**Extracted material**:
--------------------------------

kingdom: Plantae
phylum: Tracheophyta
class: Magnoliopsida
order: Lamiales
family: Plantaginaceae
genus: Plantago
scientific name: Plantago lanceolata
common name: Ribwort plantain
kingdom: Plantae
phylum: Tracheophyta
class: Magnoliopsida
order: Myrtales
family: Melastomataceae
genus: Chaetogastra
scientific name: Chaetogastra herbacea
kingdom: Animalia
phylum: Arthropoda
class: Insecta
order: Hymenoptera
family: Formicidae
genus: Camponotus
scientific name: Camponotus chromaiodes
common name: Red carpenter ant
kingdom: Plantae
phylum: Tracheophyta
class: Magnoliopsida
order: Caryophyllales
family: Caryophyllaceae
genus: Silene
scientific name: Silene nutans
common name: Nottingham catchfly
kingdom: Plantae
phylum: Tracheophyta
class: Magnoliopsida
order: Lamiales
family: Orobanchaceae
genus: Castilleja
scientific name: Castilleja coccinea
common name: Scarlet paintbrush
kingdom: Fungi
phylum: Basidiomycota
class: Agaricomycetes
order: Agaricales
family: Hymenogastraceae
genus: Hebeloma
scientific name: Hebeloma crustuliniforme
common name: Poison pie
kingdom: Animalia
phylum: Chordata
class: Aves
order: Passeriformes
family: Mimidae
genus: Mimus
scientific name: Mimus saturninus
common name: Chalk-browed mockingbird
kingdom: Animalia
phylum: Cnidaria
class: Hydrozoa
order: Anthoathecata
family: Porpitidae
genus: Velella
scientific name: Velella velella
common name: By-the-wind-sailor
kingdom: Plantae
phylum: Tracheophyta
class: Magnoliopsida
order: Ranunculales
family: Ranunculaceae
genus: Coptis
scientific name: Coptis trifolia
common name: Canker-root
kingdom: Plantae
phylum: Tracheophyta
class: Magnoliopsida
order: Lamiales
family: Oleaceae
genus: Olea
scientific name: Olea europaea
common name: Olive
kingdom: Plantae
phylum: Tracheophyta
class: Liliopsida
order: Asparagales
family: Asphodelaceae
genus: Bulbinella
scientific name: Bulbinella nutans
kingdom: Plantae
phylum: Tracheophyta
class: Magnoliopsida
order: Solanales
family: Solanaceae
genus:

--------------------------------

**Aim of the exercise**:
Retype all of the data above line for line, matching every word and character.

**Task answer**:
kingdom: Plantae
phylum: Tracheophyta
class: Magnoliopsida
order: Lamiales
family: Plantaginaceae
genus: Plantago
scientific name: Plantago lanceolata
common name: Ribwort plantain
kingdom: Plantae
phylum: Tracheophyta
class: Magnoliopsida
order: Myrtales
family: Melastomataceae
genus: Chaetogastra
scientific name: Chaetogastra herbacea
kingdom: Animalia
phylum: Arthropoda
class: Insecta
order: Hymenoptera
family: Formicidae
genus: Camponotus
scientific name: Camponotus chromaiodes
common name: Red carpenter ant
kingdom: Plantae
phylum: Tracheophyta
class: Magnoliopsida
order: Caryophyllales
family: Caryophyllaceae
genus: Silene
scientific name: Silene nutans
common name: Nottingham catchfly
kingdom: Plantae
phylum: Tracheophyta
class: Magnoliopsida
order: Lamiales
family: Orobanchaceae
genus: Castilleja
scientific name: Castilleja coccinea
common name: Scarlet paintbrush
kingdom: Fungi
phylum: Basidiomycota
class: Agaricomycetes
order: Agaricales
family: Hymenogastraceae
genus: Hebeloma
scientific name: Hebeloma crustuliniforme
common name: Poison pie
kingdom: Animalia
phylum: Chordata
class: Aves
order: Passeriformes
family: Mimidae
genus: Mimus
scientific name: Mimus saturninus
common name: Chalk-browed mockingbird
kingdom: Animalia
phylum: Cnidaria
class: Hydrozoa
order: Anthoathecata
family: Porpitidae
genus: Velella
scientific name: Velella velella
common name: By-the-wind-sailor
kingdom: Plantae
phylum: Tracheophyta
class: Magnoliopsida
order: Ranunculales
family: Ranunculaceae
genus: Coptis
scientific name: Coptis trifolia
common name: Canker-root
kingdom: Plantae
phylum: Tracheophyta
class: Magnoliopsida
order: Lamiales
family: Oleaceae
genus: Olea
scientific name: Olea europaea
common name: Olive
kingdom: Plantae
phylum: Tracheophyta
class: Liliopsida
order: Asparagales
family: Asphodelaceae
genus: Bulbinella
scientific name: Bulbinella nutans
kingdom: Plantae
phylum: Tracheophyta
class: Magnoliopsida
order: Solanales
family: Solanaceae
genus:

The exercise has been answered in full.